Ainsi donc, nulle réponse vous aurez. Mais il vous sera bon de savoir que Stavanger, improbable destination dont nos protagonistes se découvrent un goût commun de villégiature, est un petit port norvégien dont les sites touristiques sont aussi nombreux que ceux de Randaberg sa voisine, hormis peut-être sa spectaculaire falaise et son musée du pétrole. Ceci étant dit, son ciel étoilé et pur est sans aucun la douce image virtuelle que nous laisse la pièce en sortant de la salle.

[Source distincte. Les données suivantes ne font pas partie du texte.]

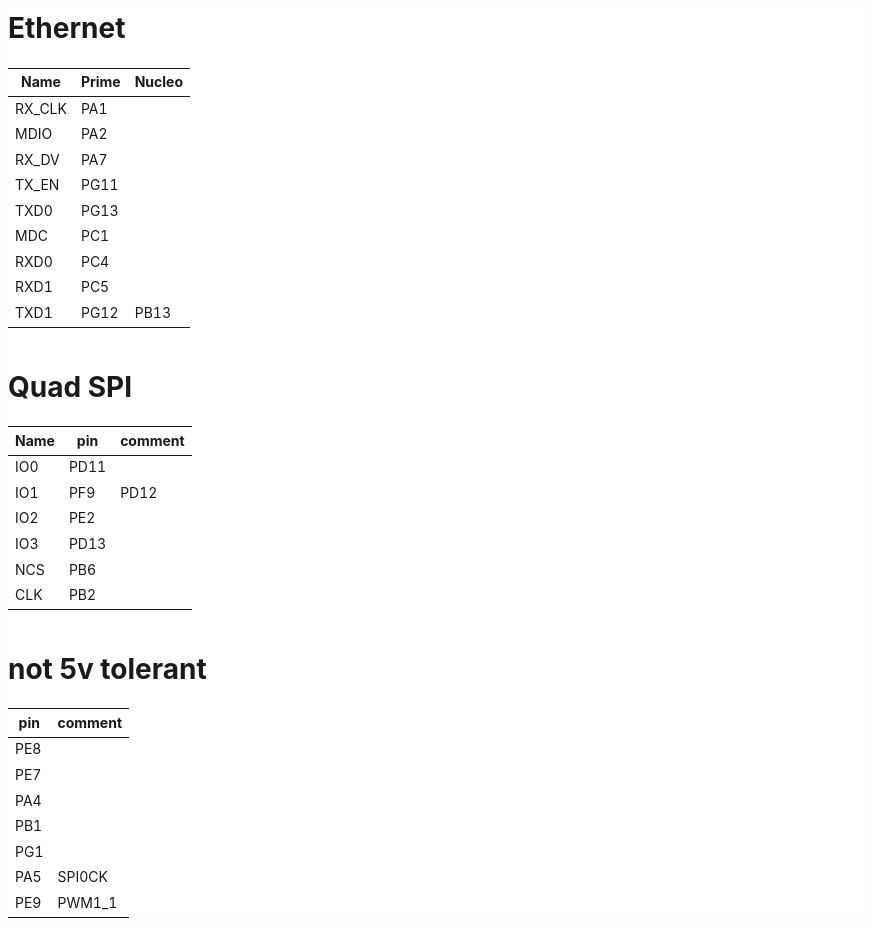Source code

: 
# Ethernet

| Name       | Prime   | Nucleo  |
| ---------- | ------- | ------- |
| RX_CLK     | PA1     |         |
| MDIO       | PA2     |         |
| RX_DV      | PA7     |         |
| TX_EN      | PG11    |         |
| TXD0       | PG13    |         |
| MDC        | PC1     |         |
| RXD0       | PC4     |         |
| RXD1       | PC5     |         |
| TXD1       | PG12    | PB13    |


# Quad SPI

| Name       | pin     | comment |
| ---------- | ------- | ------- |
| IO0        | PD11    |         |
| IO1        | PF9     | PD12    |
| IO2        | PE2     |         |
| IO3        | PD13    |         |
| NCS        | PB6     |         |
| CLK        | PB2     |         |

# not 5v tolerant

| pin     | comment   |
| ------- | --------- |
| PE8     |           |
| PE7     |           |
| PA4     |           |
| PB1     |           |
| PG1     |           |
| PA5     | SPI0CK    |
| PE9     | PWM1_1    |
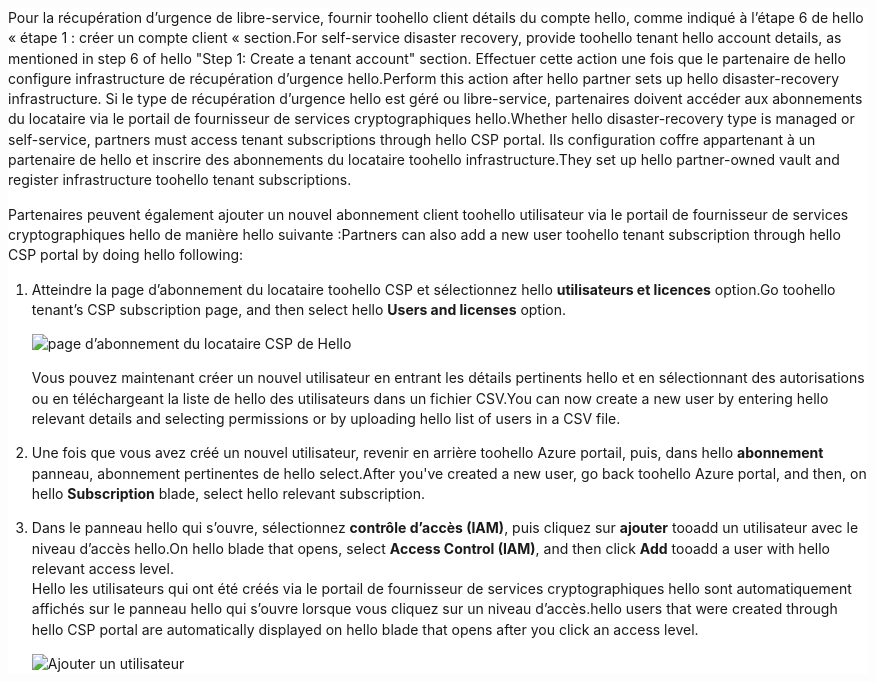 <span data-ttu-id="9586b-273">Pour la récupération d’urgence de libre-service, fournir toohello client détails du compte hello, comme indiqué à l’étape 6 de hello « étape 1 : créer un compte client « section.</span><span class="sxs-lookup"><span data-stu-id="9586b-273">For self-service disaster recovery, provide toohello tenant hello account details, as mentioned in step 6 of hello "Step 1: Create a tenant account" section.</span></span> <span data-ttu-id="9586b-274">Effectuer cette action une fois que le partenaire de hello configure infrastructure de récupération d’urgence hello.</span><span class="sxs-lookup"><span data-stu-id="9586b-274">Perform this action after hello partner sets up hello disaster-recovery infrastructure.</span></span> <span data-ttu-id="9586b-275">Si le type de récupération d’urgence hello est géré ou libre-service, partenaires doivent accéder aux abonnements du locataire via le portail de fournisseur de services cryptographiques hello.</span><span class="sxs-lookup"><span data-stu-id="9586b-275">Whether hello disaster-recovery type is managed or self-service, partners must access tenant subscriptions through hello CSP portal.</span></span> <span data-ttu-id="9586b-276">Ils configuration coffre appartenant à un partenaire de hello et inscrire des abonnements du locataire toohello infrastructure.</span><span class="sxs-lookup"><span data-stu-id="9586b-276">They set up hello partner-owned vault and register infrastructure toohello tenant subscriptions.</span></span>

<span data-ttu-id="9586b-277">Partenaires peuvent également ajouter un nouvel abonnement client toohello utilisateur via le portail de fournisseur de services cryptographiques hello de manière hello suivante :</span><span class="sxs-lookup"><span data-stu-id="9586b-277">Partners can also add a new user toohello tenant subscription through hello CSP portal by doing hello following:</span></span>

1. <span data-ttu-id="9586b-278">Atteindre la page d’abonnement du locataire toohello CSP et sélectionnez hello **utilisateurs et licences** option.</span><span class="sxs-lookup"><span data-stu-id="9586b-278">Go toohello tenant’s CSP subscription page, and then select hello **Users and licenses** option.</span></span>

    ![page d’abonnement du locataire CSP de Hello](./media/site-recovery-multi-tenant-support-vmware-using-csp/users-and-licences.png)

    <span data-ttu-id="9586b-280">Vous pouvez maintenant créer un nouvel utilisateur en entrant les détails pertinents hello et en sélectionnant des autorisations ou en téléchargeant la liste de hello des utilisateurs dans un fichier CSV.</span><span class="sxs-lookup"><span data-stu-id="9586b-280">You can now create a new user by entering hello relevant details and selecting permissions or by uploading hello list of users in a CSV file.</span></span>

2. <span data-ttu-id="9586b-281">Une fois que vous avez créé un nouvel utilisateur, revenir en arrière toohello Azure portail, puis, dans hello **abonnement** panneau, abonnement pertinentes de hello select.</span><span class="sxs-lookup"><span data-stu-id="9586b-281">After you've created a new user, go back toohello Azure portal, and then, on hello **Subscription** blade, select hello relevant subscription.</span></span>

3. <span data-ttu-id="9586b-282">Dans le panneau hello qui s’ouvre, sélectionnez **contrôle d’accès (IAM)**, puis cliquez sur **ajouter** tooadd un utilisateur avec le niveau d’accès hello.</span><span class="sxs-lookup"><span data-stu-id="9586b-282">On hello blade that opens, select **Access Control (IAM)**, and then click **Add** tooadd a user with hello relevant access level.</span></span>      
    <span data-ttu-id="9586b-283">Hello les utilisateurs qui ont été créés via le portail de fournisseur de services cryptographiques hello sont automatiquement affichés sur le panneau hello qui s’ouvre lorsque vous cliquez sur un niveau d’accès.</span><span class="sxs-lookup"><span data-stu-id="9586b-283">hello users that were created through hello CSP portal are automatically displayed on hello blade that opens after you click an access level.</span></span>

    ![Ajouter un utilisateur](./media/site-recovery-multi-tenant-support-vmware-using-csp/add-user-subscription.png)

Une fois mis de côté le titre à la consonance scandinave, les premières répliques posent très vite une situation peu banale où une avocate à la réussite sociale acquise réussit à convaincre un jeune homme au succès suicidaire inachevé de ne pas rester allonger sur des rails où le passage régulier de trains n'est pas inhabituel. Cela posé, se met en place une mécanique des relations toute en nuances, même dans leurs violences. Petit à petit, entre ces deux êtres solitaires, que rien ne semble a priori lier (quoique !), se construit une trame tissée des fils de l'écoute, de l'échange, de la découverte de l'autre, dessinant doucement mais sûrement l'inattendu dessin d'une réconciliation.